▶ **EXERCISE DESCRIPTION**:
Please reproduce the records word for word, from their first line through the line containing "4: (72, 305)", with both of those lines included.

===== EXTRACTED RECORDS =====

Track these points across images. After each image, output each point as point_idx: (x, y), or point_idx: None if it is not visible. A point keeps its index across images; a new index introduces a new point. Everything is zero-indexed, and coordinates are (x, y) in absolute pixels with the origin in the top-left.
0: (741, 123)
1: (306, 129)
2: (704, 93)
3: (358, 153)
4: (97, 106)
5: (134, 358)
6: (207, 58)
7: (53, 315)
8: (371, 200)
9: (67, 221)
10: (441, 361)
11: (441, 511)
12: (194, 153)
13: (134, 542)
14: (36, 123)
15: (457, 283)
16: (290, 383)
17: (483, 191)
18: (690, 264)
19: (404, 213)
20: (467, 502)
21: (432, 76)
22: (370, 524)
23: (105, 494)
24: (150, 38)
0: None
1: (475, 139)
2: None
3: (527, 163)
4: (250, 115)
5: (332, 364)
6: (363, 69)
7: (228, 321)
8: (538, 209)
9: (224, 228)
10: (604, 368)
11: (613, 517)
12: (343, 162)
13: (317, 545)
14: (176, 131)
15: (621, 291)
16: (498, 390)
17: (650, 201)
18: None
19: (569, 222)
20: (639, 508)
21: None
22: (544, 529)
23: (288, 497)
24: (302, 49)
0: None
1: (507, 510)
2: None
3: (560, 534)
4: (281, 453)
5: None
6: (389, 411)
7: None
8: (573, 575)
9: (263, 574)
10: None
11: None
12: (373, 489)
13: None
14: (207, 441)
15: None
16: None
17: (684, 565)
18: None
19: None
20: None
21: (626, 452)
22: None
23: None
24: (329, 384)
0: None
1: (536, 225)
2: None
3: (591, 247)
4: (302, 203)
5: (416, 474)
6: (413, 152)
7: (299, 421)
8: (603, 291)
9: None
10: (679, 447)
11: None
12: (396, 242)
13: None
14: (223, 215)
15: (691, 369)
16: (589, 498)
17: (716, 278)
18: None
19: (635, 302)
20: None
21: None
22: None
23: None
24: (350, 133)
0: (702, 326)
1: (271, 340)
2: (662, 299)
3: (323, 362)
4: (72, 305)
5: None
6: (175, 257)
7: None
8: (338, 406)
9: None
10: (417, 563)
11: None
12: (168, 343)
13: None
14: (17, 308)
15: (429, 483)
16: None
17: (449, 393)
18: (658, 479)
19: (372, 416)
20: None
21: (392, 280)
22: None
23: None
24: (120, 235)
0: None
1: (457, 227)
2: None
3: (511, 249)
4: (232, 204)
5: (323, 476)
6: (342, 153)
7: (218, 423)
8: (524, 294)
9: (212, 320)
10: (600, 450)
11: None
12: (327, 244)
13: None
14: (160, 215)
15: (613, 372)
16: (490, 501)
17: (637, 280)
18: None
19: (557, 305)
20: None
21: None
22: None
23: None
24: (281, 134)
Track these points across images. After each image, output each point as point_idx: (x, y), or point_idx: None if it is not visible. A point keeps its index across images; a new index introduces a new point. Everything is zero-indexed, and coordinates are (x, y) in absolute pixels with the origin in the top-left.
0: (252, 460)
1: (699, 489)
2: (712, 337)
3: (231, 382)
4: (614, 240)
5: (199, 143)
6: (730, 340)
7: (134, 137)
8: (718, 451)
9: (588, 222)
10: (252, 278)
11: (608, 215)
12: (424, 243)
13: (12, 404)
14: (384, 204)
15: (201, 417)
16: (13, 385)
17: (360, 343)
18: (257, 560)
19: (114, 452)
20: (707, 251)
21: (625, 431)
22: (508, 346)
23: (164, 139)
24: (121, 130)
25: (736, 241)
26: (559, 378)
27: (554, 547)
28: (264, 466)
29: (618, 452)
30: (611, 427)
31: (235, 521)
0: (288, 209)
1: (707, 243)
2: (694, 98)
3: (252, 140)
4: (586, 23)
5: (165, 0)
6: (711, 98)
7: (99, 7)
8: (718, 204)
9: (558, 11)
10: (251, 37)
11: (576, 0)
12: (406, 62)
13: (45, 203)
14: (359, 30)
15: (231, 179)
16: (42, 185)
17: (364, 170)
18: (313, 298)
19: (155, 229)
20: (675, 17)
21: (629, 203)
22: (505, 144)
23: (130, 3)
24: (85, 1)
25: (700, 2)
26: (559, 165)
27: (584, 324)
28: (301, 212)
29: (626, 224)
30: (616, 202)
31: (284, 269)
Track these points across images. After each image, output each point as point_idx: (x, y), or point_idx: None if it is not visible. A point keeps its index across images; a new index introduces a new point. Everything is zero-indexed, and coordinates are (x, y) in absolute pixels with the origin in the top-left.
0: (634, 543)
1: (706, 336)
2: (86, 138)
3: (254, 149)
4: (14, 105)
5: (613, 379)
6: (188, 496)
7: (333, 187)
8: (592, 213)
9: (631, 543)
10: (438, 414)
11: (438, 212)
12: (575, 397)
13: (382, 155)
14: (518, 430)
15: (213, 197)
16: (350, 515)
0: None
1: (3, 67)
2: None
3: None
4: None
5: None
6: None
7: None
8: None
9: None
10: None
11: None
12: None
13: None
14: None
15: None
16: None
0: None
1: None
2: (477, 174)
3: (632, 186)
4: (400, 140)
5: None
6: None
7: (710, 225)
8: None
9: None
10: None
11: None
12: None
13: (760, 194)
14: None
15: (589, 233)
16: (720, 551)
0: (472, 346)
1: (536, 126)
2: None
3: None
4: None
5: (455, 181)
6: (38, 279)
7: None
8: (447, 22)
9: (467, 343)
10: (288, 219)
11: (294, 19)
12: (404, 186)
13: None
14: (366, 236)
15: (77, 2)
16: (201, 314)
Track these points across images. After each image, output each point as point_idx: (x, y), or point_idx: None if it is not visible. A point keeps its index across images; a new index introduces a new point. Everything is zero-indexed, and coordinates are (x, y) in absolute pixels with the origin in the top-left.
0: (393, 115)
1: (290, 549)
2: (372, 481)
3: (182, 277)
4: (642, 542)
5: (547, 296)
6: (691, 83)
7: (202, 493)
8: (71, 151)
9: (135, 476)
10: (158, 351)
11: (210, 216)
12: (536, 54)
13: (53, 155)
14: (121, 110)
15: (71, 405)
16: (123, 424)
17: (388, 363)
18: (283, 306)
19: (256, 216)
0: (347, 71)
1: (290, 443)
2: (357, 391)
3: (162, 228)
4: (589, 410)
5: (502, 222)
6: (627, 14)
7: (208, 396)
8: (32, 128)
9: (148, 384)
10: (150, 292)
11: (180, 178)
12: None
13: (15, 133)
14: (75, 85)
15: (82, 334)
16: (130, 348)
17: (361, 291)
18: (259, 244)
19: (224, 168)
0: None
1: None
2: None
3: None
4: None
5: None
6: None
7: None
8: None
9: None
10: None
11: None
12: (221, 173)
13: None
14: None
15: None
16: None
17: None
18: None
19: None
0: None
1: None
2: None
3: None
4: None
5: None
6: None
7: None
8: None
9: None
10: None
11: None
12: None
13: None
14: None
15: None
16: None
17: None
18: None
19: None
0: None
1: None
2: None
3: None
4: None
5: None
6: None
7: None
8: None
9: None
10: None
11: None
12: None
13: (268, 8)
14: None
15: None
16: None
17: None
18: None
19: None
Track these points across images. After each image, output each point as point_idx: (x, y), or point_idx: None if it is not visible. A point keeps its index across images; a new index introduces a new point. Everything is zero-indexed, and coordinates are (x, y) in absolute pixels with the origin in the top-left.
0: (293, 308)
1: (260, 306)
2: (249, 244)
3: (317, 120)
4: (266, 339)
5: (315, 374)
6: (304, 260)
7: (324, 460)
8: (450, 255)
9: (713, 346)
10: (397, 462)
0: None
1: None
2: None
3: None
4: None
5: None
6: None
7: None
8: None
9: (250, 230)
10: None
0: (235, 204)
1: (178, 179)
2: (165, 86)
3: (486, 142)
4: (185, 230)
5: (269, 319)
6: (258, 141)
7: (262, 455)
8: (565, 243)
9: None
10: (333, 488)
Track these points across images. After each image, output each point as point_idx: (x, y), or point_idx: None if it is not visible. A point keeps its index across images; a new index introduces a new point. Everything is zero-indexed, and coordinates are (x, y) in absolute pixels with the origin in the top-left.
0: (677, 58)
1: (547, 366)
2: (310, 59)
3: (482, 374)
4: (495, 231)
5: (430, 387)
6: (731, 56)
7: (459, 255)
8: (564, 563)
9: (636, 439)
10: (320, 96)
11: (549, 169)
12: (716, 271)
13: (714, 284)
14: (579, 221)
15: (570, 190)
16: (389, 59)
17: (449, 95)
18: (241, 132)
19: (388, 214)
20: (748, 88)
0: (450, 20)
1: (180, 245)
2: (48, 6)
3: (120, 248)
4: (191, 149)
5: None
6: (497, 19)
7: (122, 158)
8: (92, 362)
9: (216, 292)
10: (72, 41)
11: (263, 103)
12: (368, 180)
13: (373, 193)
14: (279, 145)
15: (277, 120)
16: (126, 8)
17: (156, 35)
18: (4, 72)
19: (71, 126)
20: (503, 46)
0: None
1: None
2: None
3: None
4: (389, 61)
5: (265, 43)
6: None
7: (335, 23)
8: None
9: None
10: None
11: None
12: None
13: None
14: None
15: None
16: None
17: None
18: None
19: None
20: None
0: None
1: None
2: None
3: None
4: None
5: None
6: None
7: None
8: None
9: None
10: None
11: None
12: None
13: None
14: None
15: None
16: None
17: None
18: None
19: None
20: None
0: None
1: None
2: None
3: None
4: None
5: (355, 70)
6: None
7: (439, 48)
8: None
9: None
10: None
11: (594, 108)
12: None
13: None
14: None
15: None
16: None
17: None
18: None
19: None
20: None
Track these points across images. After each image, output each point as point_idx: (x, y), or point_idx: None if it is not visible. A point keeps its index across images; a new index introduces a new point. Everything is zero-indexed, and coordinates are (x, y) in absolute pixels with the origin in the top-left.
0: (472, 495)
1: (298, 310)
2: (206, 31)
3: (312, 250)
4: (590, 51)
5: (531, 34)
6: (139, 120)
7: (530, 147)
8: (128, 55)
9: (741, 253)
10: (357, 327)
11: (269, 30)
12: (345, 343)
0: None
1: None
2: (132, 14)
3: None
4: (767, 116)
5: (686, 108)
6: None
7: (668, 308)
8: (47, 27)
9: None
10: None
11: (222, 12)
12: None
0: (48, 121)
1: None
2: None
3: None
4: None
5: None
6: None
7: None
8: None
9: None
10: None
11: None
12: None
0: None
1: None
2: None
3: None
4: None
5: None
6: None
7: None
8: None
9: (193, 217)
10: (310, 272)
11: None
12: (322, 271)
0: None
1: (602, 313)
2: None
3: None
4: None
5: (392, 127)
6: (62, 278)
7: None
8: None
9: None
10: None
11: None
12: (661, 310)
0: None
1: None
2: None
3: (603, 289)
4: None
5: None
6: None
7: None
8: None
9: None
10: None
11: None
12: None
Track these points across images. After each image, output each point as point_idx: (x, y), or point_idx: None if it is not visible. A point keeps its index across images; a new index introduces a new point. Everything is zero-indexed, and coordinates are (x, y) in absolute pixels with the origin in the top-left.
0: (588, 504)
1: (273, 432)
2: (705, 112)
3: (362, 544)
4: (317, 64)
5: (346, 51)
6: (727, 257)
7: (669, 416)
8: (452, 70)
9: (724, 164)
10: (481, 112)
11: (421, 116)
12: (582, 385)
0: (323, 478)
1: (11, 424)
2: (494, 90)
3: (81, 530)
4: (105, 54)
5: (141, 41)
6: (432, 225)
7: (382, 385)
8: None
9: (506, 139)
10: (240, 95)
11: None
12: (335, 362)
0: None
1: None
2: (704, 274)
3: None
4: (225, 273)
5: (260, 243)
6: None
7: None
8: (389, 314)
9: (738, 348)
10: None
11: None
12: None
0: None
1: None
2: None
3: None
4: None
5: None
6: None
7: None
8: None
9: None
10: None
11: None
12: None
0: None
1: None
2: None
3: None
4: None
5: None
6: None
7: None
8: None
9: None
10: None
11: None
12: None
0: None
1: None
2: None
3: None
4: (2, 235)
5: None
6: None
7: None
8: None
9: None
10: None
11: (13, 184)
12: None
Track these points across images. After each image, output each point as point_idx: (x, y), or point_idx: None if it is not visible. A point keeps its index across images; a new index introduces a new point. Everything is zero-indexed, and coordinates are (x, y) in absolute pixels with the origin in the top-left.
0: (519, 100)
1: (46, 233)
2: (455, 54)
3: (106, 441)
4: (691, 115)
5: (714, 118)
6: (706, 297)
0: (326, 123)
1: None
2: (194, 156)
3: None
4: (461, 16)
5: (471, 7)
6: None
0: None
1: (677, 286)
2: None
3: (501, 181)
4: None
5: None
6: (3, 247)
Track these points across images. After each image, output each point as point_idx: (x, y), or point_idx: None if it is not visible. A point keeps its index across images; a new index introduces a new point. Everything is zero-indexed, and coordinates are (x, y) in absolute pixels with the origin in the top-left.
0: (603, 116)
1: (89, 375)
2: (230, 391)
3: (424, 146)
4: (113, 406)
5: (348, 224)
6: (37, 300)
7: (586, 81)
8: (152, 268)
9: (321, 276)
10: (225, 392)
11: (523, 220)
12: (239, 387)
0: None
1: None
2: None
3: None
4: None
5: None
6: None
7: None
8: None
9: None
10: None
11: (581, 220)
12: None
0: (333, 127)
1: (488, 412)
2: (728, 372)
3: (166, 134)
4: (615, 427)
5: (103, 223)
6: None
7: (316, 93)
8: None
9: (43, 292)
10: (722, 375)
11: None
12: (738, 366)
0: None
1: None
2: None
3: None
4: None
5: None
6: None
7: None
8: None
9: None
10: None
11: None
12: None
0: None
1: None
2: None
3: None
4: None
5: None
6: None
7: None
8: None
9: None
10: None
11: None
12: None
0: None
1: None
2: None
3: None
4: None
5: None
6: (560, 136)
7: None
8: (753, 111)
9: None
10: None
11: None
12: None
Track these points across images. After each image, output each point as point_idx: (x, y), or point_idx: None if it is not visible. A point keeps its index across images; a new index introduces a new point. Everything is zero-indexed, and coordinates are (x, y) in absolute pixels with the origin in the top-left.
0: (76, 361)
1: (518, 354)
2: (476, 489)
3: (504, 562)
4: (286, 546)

=====

▶ **RESULT OF THE EXERCISE**:
Track these points across images. After each image, output each point as point_idx: (x, y), or point_idx: None if it is not visible. A point keeps its index across images; a new index introduces a new point. Everything is zero-indexed, and coordinates are (x, y) in absolute pixels with the origin in the top-left.
0: (741, 123)
1: (306, 129)
2: (704, 93)
3: (358, 153)
4: (97, 106)
5: (134, 358)
6: (207, 58)
7: (53, 315)
8: (371, 200)
9: (67, 221)
10: (441, 361)
11: (441, 511)
12: (194, 153)
13: (134, 542)
14: (36, 123)
15: (457, 283)
16: (290, 383)
17: (483, 191)
18: (690, 264)
19: (404, 213)
20: (467, 502)
21: (432, 76)
22: (370, 524)
23: (105, 494)
24: (150, 38)
0: None
1: (475, 139)
2: None
3: (527, 163)
4: (250, 115)
5: (332, 364)
6: (363, 69)
7: (228, 321)
8: (538, 209)
9: (224, 228)
10: (604, 368)
11: (613, 517)
12: (343, 162)
13: (317, 545)
14: (176, 131)
15: (621, 291)
16: (498, 390)
17: (650, 201)
18: None
19: (569, 222)
20: (639, 508)
21: None
22: (544, 529)
23: (288, 497)
24: (302, 49)
0: None
1: (507, 510)
2: None
3: (560, 534)
4: (281, 453)
5: None
6: (389, 411)
7: None
8: (573, 575)
9: (263, 574)
10: None
11: None
12: (373, 489)
13: None
14: (207, 441)
15: None
16: None
17: (684, 565)
18: None
19: None
20: None
21: (626, 452)
22: None
23: None
24: (329, 384)
0: None
1: (536, 225)
2: None
3: (591, 247)
4: (302, 203)
5: (416, 474)
6: (413, 152)
7: (299, 421)
8: (603, 291)
9: None
10: (679, 447)
11: None
12: (396, 242)
13: None
14: (223, 215)
15: (691, 369)
16: (589, 498)
17: (716, 278)
18: None
19: (635, 302)
20: None
21: None
22: None
23: None
24: (350, 133)
0: (702, 326)
1: (271, 340)
2: (662, 299)
3: (323, 362)
4: (72, 305)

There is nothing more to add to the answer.